Si impugnava, altresì, la sentenza del Tribunale per avere fondato la condanna al pagamento dell’indennità di mancato preavviso sul mancato rilievo dell’inadempimento dell’agente nella lettera di recesso laddove non vi era alcuna norma che prescrivesse l’obbligo di immediata motivazione, in quanto all’agente non sì applicavano le norme in tema di licenziamento.

– con il secondo motivo, che l’indennità di mancato preavviso non era dovuta non soltanto per il grave inadempimento del N. ma anche perchè nel contratto di agenzia si era stabilito che esso potesse essere risolto da una delle parti mediante lettera raccomandata con termine di preavviso di sessanta giorni. La domanda dell’agente era invece fondata sul termine di preavviso di sei mesi previsto dall’Accordo Economico Collettivo; trattandosi di lavoro autonomo, l’accordo individuale era prevalente sulle pattuizioni collettive.

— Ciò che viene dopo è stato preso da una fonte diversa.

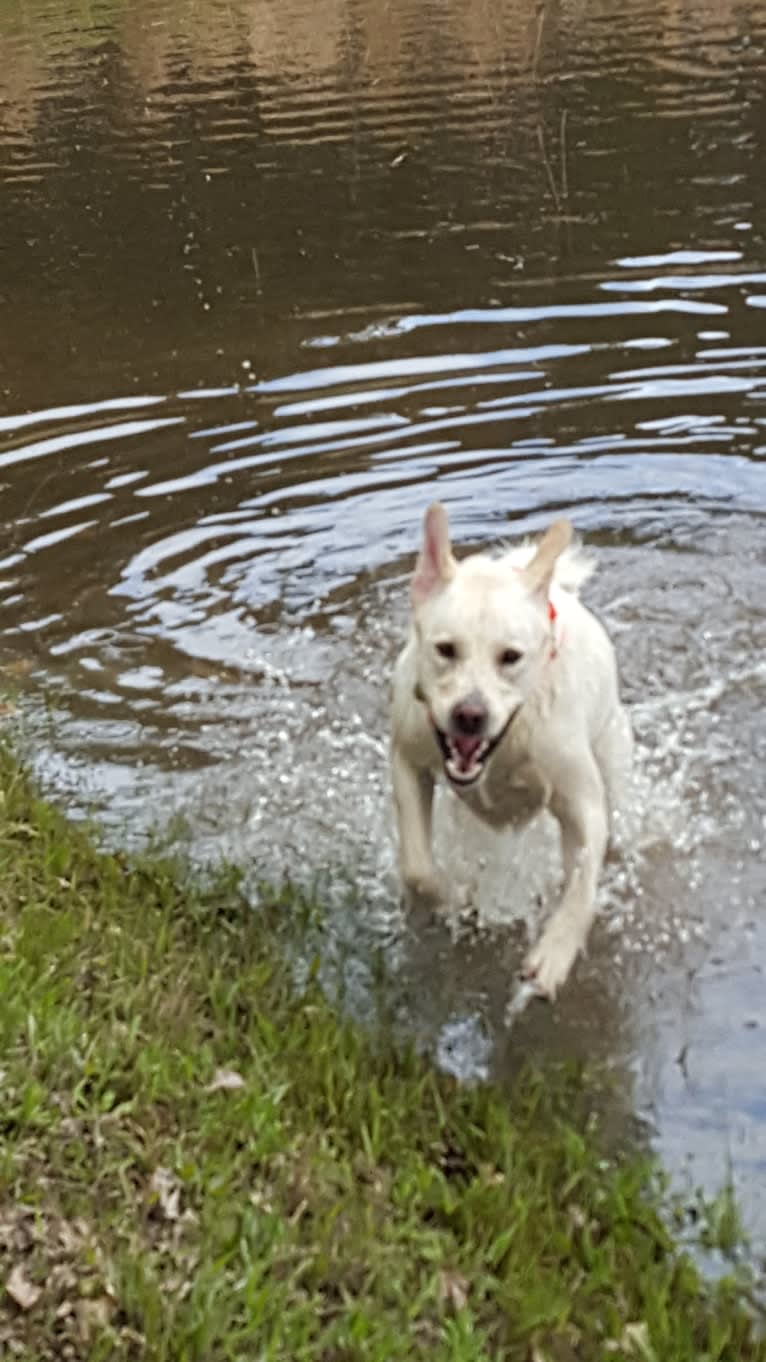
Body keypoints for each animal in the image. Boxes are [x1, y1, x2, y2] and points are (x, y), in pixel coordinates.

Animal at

Si deduceva, inoltre, che non era dovuta all’agente l’indennità suppletiva di clientela: l’art. 12.2 dell’Accordo Economico Collettivo 2002 prevedeva che nessuna indennità suppletiva potesse essere richiesta dall’agente quando il contratto si scioglieva per fatto a lui imputabile;

– con il terzo motivo si impugnava la sentenza del Tribunale per non avere accolto la domanda riconvenzionale di risarcimento del danno per violazione degli obblighi contrattuali.

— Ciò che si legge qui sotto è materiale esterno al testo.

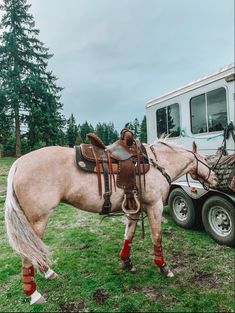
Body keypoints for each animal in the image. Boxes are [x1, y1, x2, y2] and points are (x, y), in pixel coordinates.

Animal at [3, 140, 218, 304]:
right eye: (206, 160)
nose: (216, 179)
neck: (158, 164)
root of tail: (19, 163)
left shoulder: (134, 207)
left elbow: (129, 234)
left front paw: (126, 262)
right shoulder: (154, 206)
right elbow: (157, 237)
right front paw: (163, 267)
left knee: (35, 252)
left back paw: (49, 273)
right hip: (37, 221)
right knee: (27, 254)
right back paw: (34, 294)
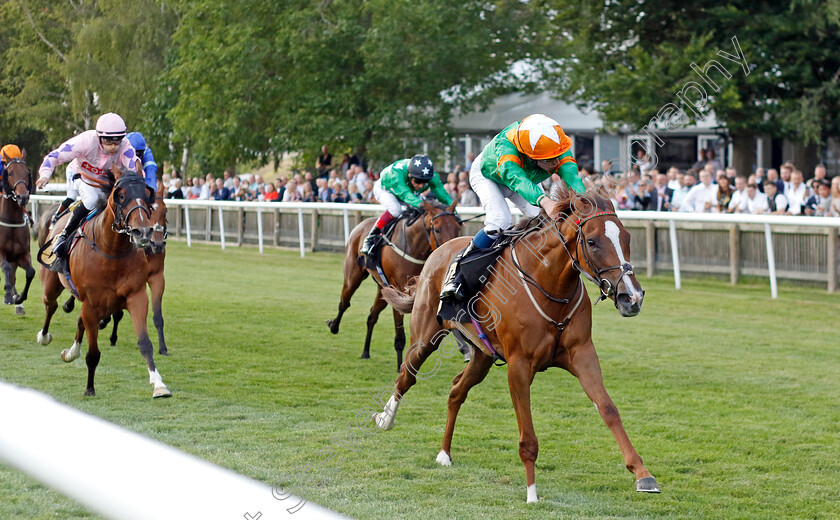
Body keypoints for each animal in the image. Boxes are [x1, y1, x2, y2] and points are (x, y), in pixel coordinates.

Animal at [63, 183, 170, 354]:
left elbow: (157, 315)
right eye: (150, 210)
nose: (158, 244)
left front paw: (163, 348)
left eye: (164, 211)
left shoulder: (155, 276)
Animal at [326, 201, 460, 372]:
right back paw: (333, 326)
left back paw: (365, 352)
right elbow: (400, 335)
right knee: (344, 302)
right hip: (353, 276)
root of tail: (361, 224)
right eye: (436, 229)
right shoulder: (399, 290)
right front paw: (399, 366)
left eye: (458, 227)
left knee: (371, 316)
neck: (412, 245)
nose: (452, 252)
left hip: (383, 290)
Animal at [374, 187, 656, 504]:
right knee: (406, 375)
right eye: (592, 242)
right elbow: (528, 438)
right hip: (425, 337)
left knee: (457, 390)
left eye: (626, 238)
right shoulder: (520, 366)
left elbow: (608, 409)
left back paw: (444, 453)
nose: (631, 297)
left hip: (482, 356)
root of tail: (438, 252)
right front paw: (532, 493)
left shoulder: (582, 353)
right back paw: (385, 418)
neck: (550, 285)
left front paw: (642, 474)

che ritiene il Collegio si debbano accogliere il primo ed il terzo motivo del ricorso, assorbito il secondo;

che invero:

– quanto al primo motivo, la sentenza impugnata ha omesso di pronunciarsi sulla domanda di restituzione proposta dall’appellante in corso di causa ai sensi dell’art. 336 c.p.c. La parte controricorrente assume la tardività della domanda e richiama sul punto la giurisprudenza di questa Corte relativa alla improponibilità della domanda di restituzione con la comparsa conclusionale. Orbene – (a prescindere dal preliminare rilievo della specialità del rito del lavoro nel quale non vi è la distinzione, a fondamento della richiamata giurisprudenza, tra l’udienza di precisazione delle conclusioni ed il deposito della comparsa conclusionale) – v’è da rilevare che la Corte territoriale ha del tutto omesso la pronuncia sulla domanda senza affatto esprimersi, neppure implicitamente, sulla sua eventuale tardività.

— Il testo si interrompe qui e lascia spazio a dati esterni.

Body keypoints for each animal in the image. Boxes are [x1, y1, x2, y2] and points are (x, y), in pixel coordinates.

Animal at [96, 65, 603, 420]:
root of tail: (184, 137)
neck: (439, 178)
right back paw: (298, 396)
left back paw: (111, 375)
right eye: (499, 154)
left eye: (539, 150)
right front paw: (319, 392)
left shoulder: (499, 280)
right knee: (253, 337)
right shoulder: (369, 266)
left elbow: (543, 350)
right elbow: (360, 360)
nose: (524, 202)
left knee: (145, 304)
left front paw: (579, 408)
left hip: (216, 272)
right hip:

– quanto al terzo motivo, da esaminare prioritariamente rispetto al terzo secondo l’ordine di pregiudizialità, il rigetto dei motivi di appello è fondato nella sentenza impugnata su una motivazione del tutto apparente, consistente nella dichiarata condivisibilità e coerenza della ricostruzione operata nella sentenza appellata. La sentenza manca invece di rispondere alle ragioni dell’appello, relative tanto ai capi di domanda accolti (indennità sostitutiva del preavviso ed indennità suppletiva di clientela) che al rigetto della domanda riconvenzionale: la assunta possibilità di dimostrare la giusta causa del recesso anche in corso di causa, il dedotto travisamento della prova testimoniale, la affermata persistenza dell’obbligo di non concorrenza, la applicabilità del termine di preavviso pattuito nel contratto individuale.

Ricorre, dunque, il vizio di omessa o apparente motivazione della sentenza, sussitente allorquando il giudice di appello abbia sostanzialmente riprodotto la decisione di primo grado, senza illustrare – neppure sinteticamente – le ragioni per cui ha inteso disattendere tutti i motivi di gravame, limitandosi a manifestare la sua condivisione della decisione di prime cure (tra le tante, Cassazione civile, 21/12/2018 n. 33354; 18/06/2018, n. 16057; 07/04/2017, n. 9105).

che, pertanto, conformemente alla proposta del relatore, la causa può essere definita con ordinanza in camera di Consiglio ex art. 375 c.p.c., provvedendosi all’accoglimento del primo e del terzo motivo di ricorso; resta assorbito il secondo, relativo ad una statuizione dipendente dalla pronuncia cassata;

che la causa va rinviata ad altro giudice, che si individua nella Corte d’Appello di Napoli, che provvederà anche sulle spese del presenta grado.

P.Q.M.

La Corte accoglie il primo ed il terzo motivo di ricorso, assorbito il secondo. Cassa la sentenza impugnata in relazione ai motivi accolti e rinvia- anche per le spese- alla Corte d’Appello di Napoli.

Così deciso in Roma, nella camera di Consiglio, il 6 marzo 2019.